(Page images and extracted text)
- Opening Delimiter -

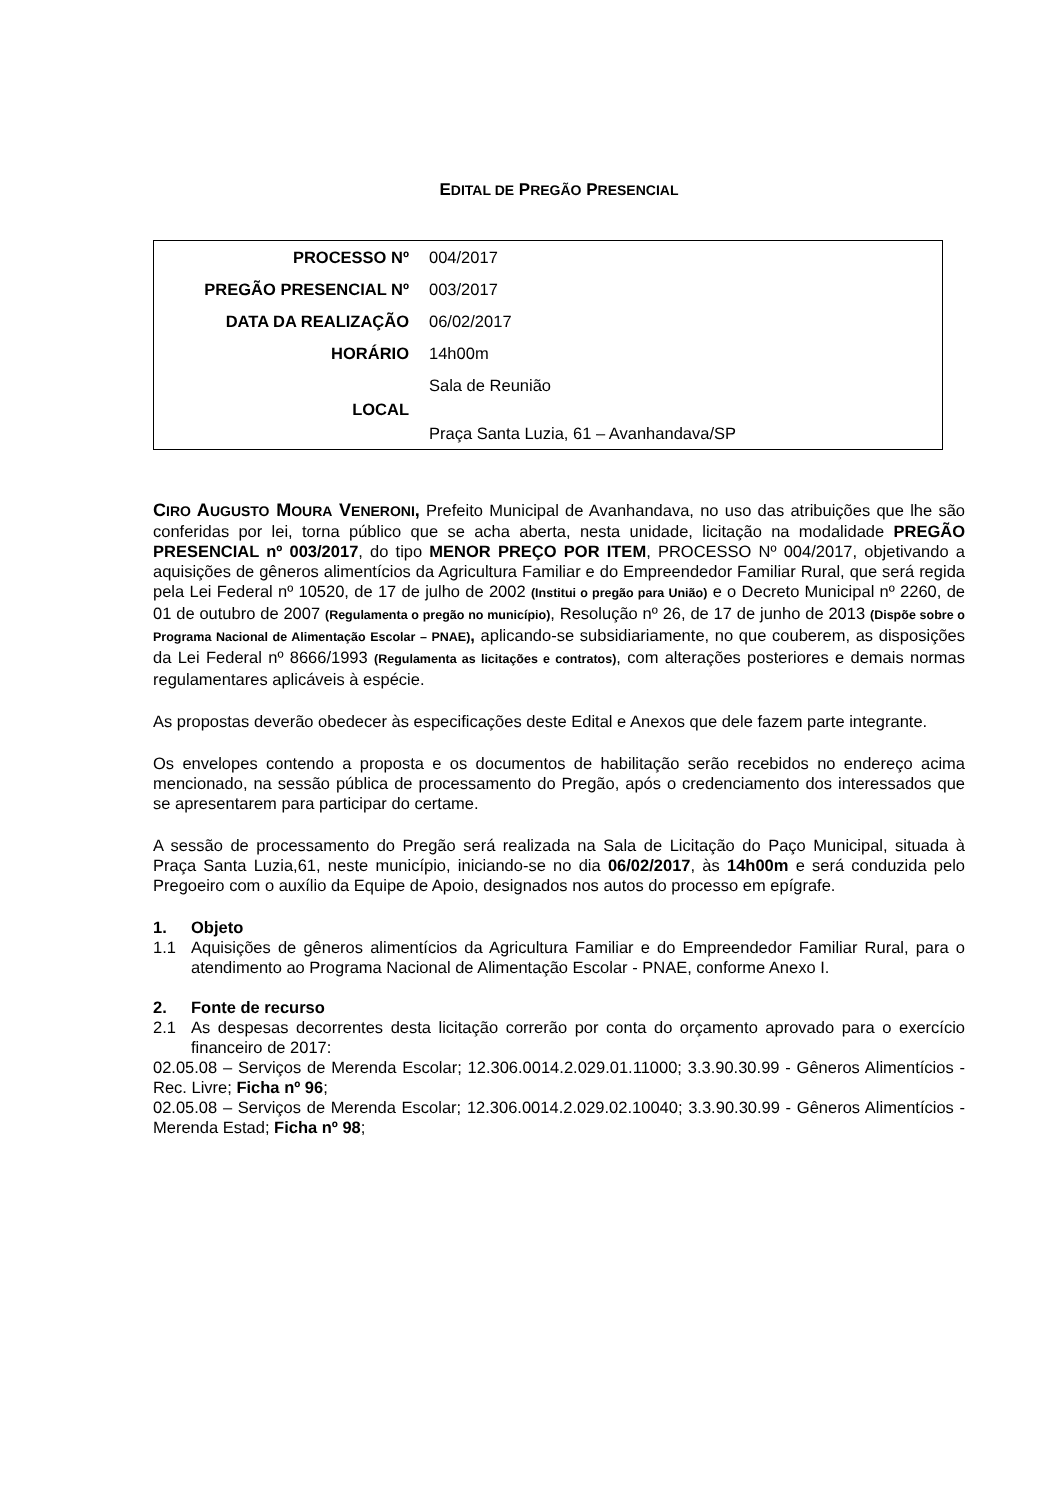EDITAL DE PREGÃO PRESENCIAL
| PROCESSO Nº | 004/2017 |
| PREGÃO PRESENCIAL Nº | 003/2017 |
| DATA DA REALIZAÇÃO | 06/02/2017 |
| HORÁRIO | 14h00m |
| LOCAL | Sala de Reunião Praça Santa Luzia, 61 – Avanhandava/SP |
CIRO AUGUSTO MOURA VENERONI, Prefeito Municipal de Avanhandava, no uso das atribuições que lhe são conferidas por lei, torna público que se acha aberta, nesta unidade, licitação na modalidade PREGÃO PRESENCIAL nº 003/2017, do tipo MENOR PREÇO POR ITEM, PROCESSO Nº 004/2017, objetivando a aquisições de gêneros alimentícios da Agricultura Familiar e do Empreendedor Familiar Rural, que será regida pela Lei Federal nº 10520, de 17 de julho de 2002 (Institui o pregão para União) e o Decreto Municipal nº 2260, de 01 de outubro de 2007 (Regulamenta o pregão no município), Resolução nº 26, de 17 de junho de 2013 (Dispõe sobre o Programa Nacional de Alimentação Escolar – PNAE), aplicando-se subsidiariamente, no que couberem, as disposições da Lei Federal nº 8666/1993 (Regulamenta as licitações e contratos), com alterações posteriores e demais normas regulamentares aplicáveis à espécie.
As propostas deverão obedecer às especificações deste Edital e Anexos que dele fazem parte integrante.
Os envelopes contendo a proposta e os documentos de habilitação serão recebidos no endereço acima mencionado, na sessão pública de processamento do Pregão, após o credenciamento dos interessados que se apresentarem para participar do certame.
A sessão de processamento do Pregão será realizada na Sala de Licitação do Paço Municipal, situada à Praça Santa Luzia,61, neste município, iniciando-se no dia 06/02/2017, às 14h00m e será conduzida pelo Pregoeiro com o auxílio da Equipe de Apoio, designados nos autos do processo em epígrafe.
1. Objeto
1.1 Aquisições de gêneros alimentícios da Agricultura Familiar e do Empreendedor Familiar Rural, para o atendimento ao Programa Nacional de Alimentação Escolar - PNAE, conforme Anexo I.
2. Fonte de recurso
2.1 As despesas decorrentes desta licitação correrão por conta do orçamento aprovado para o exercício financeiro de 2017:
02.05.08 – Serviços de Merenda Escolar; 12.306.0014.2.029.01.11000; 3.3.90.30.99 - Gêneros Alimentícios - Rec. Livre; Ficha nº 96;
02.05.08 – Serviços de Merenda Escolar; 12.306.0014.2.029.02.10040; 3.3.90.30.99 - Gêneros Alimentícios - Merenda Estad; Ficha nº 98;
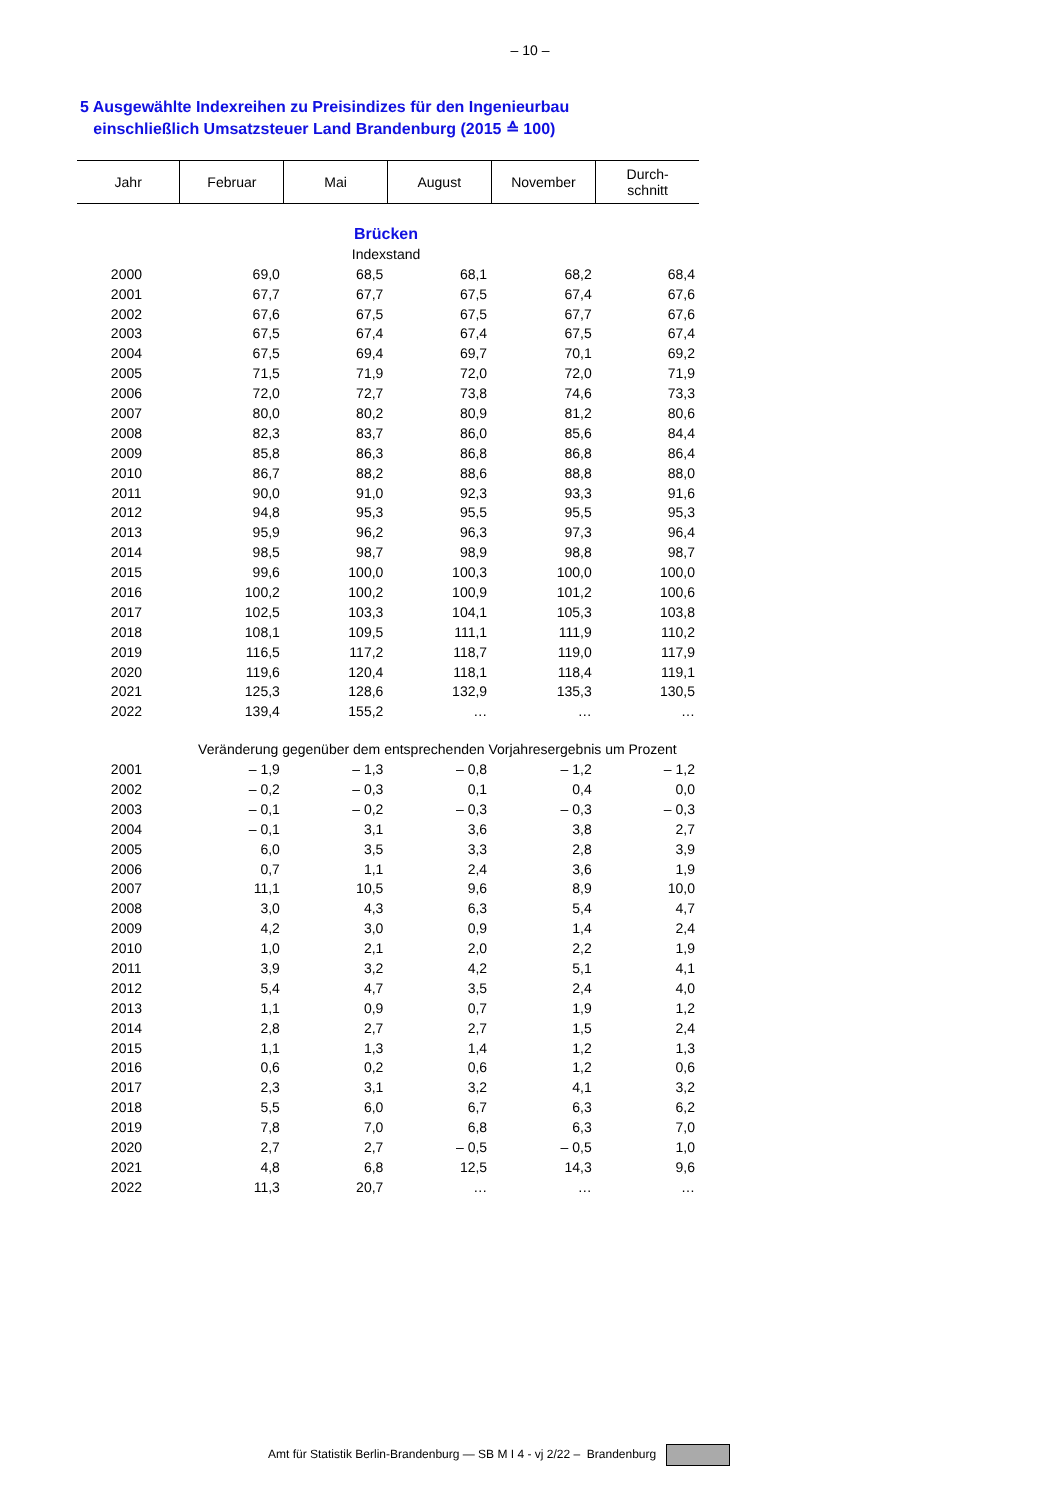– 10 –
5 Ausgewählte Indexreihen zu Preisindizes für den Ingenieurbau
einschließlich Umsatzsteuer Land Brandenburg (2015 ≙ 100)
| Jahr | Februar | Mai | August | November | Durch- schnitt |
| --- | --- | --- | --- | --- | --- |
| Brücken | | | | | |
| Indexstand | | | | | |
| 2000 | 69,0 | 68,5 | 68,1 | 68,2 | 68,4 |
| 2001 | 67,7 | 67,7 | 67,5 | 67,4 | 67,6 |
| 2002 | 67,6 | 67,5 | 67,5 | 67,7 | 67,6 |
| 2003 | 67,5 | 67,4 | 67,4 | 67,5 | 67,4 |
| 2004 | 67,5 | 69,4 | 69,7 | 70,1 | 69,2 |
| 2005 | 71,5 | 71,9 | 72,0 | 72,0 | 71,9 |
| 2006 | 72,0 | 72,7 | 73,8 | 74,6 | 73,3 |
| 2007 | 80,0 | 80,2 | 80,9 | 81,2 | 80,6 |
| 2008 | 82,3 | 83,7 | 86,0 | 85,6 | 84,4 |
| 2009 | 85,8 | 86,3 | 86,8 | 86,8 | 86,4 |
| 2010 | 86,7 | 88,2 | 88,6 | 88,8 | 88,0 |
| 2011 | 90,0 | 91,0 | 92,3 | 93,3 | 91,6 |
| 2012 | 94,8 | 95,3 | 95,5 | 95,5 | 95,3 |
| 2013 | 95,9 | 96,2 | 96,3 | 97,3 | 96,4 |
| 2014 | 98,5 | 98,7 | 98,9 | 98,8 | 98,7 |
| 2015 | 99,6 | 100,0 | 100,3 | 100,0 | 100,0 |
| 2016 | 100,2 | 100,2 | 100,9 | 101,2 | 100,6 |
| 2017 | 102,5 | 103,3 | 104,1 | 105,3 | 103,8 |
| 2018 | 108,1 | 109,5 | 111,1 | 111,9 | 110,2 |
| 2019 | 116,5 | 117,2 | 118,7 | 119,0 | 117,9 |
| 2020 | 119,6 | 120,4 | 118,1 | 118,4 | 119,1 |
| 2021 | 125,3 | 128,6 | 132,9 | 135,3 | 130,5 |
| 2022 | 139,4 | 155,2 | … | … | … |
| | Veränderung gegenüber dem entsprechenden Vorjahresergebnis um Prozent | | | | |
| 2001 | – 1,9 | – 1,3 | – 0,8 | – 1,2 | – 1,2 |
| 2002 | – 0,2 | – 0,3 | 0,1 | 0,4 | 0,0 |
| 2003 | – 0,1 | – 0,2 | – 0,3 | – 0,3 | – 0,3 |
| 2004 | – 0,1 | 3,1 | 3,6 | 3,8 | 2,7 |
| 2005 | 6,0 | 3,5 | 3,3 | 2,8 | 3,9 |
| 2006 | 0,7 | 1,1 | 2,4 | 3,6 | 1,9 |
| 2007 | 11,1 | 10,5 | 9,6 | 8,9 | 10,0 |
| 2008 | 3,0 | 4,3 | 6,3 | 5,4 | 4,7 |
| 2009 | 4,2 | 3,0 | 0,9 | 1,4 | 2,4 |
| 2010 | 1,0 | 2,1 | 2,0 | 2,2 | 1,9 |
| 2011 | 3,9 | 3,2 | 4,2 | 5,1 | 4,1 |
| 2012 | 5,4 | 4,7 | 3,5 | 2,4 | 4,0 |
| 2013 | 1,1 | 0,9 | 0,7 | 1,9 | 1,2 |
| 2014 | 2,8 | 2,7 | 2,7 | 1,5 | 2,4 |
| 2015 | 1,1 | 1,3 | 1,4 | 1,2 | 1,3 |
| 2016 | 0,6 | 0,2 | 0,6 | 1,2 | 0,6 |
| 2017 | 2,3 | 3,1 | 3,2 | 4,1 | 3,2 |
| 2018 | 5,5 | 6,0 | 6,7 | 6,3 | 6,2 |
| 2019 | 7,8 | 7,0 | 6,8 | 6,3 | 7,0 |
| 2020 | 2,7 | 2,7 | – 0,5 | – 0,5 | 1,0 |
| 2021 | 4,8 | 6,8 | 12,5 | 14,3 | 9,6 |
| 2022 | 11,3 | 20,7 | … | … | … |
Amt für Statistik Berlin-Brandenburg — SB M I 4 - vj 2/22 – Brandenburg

- Closing Delimiter -

Set every record down exactly, omitting pictures.

[Result of the task]
EDITAL DE PREGÃO PRESENCIAL
| PROCESSO Nº | 004/2017 |
| PREGÃO PRESENCIAL Nº | 003/2017 |
| DATA DA REALIZAÇÃO | 06/02/2017 |
| HORÁRIO | 14h00m |
| LOCAL | Sala de Reunião Praça Santa Luzia, 61 – Avanhandava/SP |
CIRO AUGUSTO MOURA VENERONI, Prefeito Municipal de Avanhandava, no uso das atribuições que lhe são conferidas por lei, torna público que se acha aberta, nesta unidade, licitação na modalidade PREGÃO PRESENCIAL nº 003/2017, do tipo MENOR PREÇO POR ITEM, PROCESSO Nº 004/2017, objetivando a aquisições de gêneros alimentícios da Agricultura Familiar e do Empreendedor Familiar Rural, que será regida pela Lei Federal nº 10520, de 17 de julho de 2002 (Institui o pregão para União) e o Decreto Municipal nº 2260, de 01 de outubro de 2007 (Regulamenta o pregão no município), Resolução nº 26, de 17 de junho de 2013 (Dispõe sobre o Programa Nacional de Alimentação Escolar – PNAE), aplicando-se subsidiariamente, no que couberem, as disposições da Lei Federal nº 8666/1993 (Regulamenta as licitações e contratos), com alterações posteriores e demais normas regulamentares aplicáveis à espécie.
As propostas deverão obedecer às especificações deste Edital e Anexos que dele fazem parte integrante.
Os envelopes contendo a proposta e os documentos de habilitação serão recebidos no endereço acima mencionado, na sessão pública de processamento do Pregão, após o credenciamento dos interessados que se apresentarem para participar do certame.
A sessão de processamento do Pregão será realizada na Sala de Licitação do Paço Municipal, situada à Praça Santa Luzia,61, neste município, iniciando-se no dia 06/02/2017, às 14h00m e será conduzida pelo Pregoeiro com o auxílio da Equipe de Apoio, designados nos autos do processo em epígrafe.
1. Objeto
1.1 Aquisições de gêneros alimentícios da Agricultura Familiar e do Empreendedor Familiar Rural, para o atendimento ao Programa Nacional de Alimentação Escolar - PNAE, conforme Anexo I.
2. Fonte de recurso
2.1 As despesas decorrentes desta licitação correrão por conta do orçamento aprovado para o exercício financeiro de 2017:
02.05.08 – Serviços de Merenda Escolar; 12.306.0014.2.029.01.11000; 3.3.90.30.99 - Gêneros Alimentícios - Rec. Livre; Ficha nº 96;
02.05.08 – Serviços de Merenda Escolar; 12.306.0014.2.029.02.10040; 3.3.90.30.99 - Gêneros Alimentícios - Merenda Estad; Ficha nº 98;
– 10 –
5 Ausgewählte Indexreihen zu Preisindizes für den Ingenieurbau
einschließlich Umsatzsteuer Land Brandenburg (2015 ≙ 100)
| Jahr | Februar | Mai | August | November | Durch- schnitt |
| --- | --- | --- | --- | --- | --- |
| Brücken | | | | | |
| Indexstand | | | | | |
| 2000 | 69,0 | 68,5 | 68,1 | 68,2 | 68,4 |
| 2001 | 67,7 | 67,7 | 67,5 | 67,4 | 67,6 |
| 2002 | 67,6 | 67,5 | 67,5 | 67,7 | 67,6 |
| 2003 | 67,5 | 67,4 | 67,4 | 67,5 | 67,4 |
| 2004 | 67,5 | 69,4 | 69,7 | 70,1 | 69,2 |
| 2005 | 71,5 | 71,9 | 72,0 | 72,0 | 71,9 |
| 2006 | 72,0 | 72,7 | 73,8 | 74,6 | 73,3 |
| 2007 | 80,0 | 80,2 | 80,9 | 81,2 | 80,6 |
| 2008 | 82,3 | 83,7 | 86,0 | 85,6 | 84,4 |
| 2009 | 85,8 | 86,3 | 86,8 | 86,8 | 86,4 |
| 2010 | 86,7 | 88,2 | 88,6 | 88,8 | 88,0 |
| 2011 | 90,0 | 91,0 | 92,3 | 93,3 | 91,6 |
| 2012 | 94,8 | 95,3 | 95,5 | 95,5 | 95,3 |
| 2013 | 95,9 | 96,2 | 96,3 | 97,3 | 96,4 |
| 2014 | 98,5 | 98,7 | 98,9 | 98,8 | 98,7 |
| 2015 | 99,6 | 100,0 | 100,3 | 100,0 | 100,0 |
| 2016 | 100,2 | 100,2 | 100,9 | 101,2 | 100,6 |
| 2017 | 102,5 | 103,3 | 104,1 | 105,3 | 103,8 |
| 2018 | 108,1 | 109,5 | 111,1 | 111,9 | 110,2 |
| 2019 | 116,5 | 117,2 | 118,7 | 119,0 | 117,9 |
| 2020 | 119,6 | 120,4 | 118,1 | 118,4 | 119,1 |
| 2021 | 125,3 | 128,6 | 132,9 | 135,3 | 130,5 |
| 2022 | 139,4 | 155,2 | … | … | … |
| | Veränderung gegenüber dem entsprechenden Vorjahresergebnis um Prozent | | | | |
| 2001 | – 1,9 | – 1,3 | – 0,8 | – 1,2 | – 1,2 |
| 2002 | – 0,2 | – 0,3 | 0,1 | 0,4 | 0,0 |
| 2003 | – 0,1 | – 0,2 | – 0,3 | – 0,3 | – 0,3 |
| 2004 | – 0,1 | 3,1 | 3,6 | 3,8 | 2,7 |
| 2005 | 6,0 | 3,5 | 3,3 | 2,8 | 3,9 |
| 2006 | 0,7 | 1,1 | 2,4 | 3,6 | 1,9 |
| 2007 | 11,1 | 10,5 | 9,6 | 8,9 | 10,0 |
| 2008 | 3,0 | 4,3 | 6,3 | 5,4 | 4,7 |
| 2009 | 4,2 | 3,0 | 0,9 | 1,4 | 2,4 |
| 2010 | 1,0 | 2,1 | 2,0 | 2,2 | 1,9 |
| 2011 | 3,9 | 3,2 | 4,2 | 5,1 | 4,1 |
| 2012 | 5,4 | 4,7 | 3,5 | 2,4 | 4,0 |
| 2013 | 1,1 | 0,9 | 0,7 | 1,9 | 1,2 |
| 2014 | 2,8 | 2,7 | 2,7 | 1,5 | 2,4 |
| 2015 | 1,1 | 1,3 | 1,4 | 1,2 | 1,3 |
| 2016 | 0,6 | 0,2 | 0,6 | 1,2 | 0,6 |
| 2017 | 2,3 | 3,1 | 3,2 | 4,1 | 3,2 |
| 2018 | 5,5 | 6,0 | 6,7 | 6,3 | 6,2 |
| 2019 | 7,8 | 7,0 | 6,8 | 6,3 | 7,0 |
| 2020 | 2,7 | 2,7 | – 0,5 | – 0,5 | 1,0 |
| 2021 | 4,8 | 6,8 | 12,5 | 14,3 | 9,6 |
| 2022 | 11,3 | 20,7 | … | … | … |
Amt für Statistik Berlin-Brandenburg — SB M I 4 - vj 2/22 – Brandenburg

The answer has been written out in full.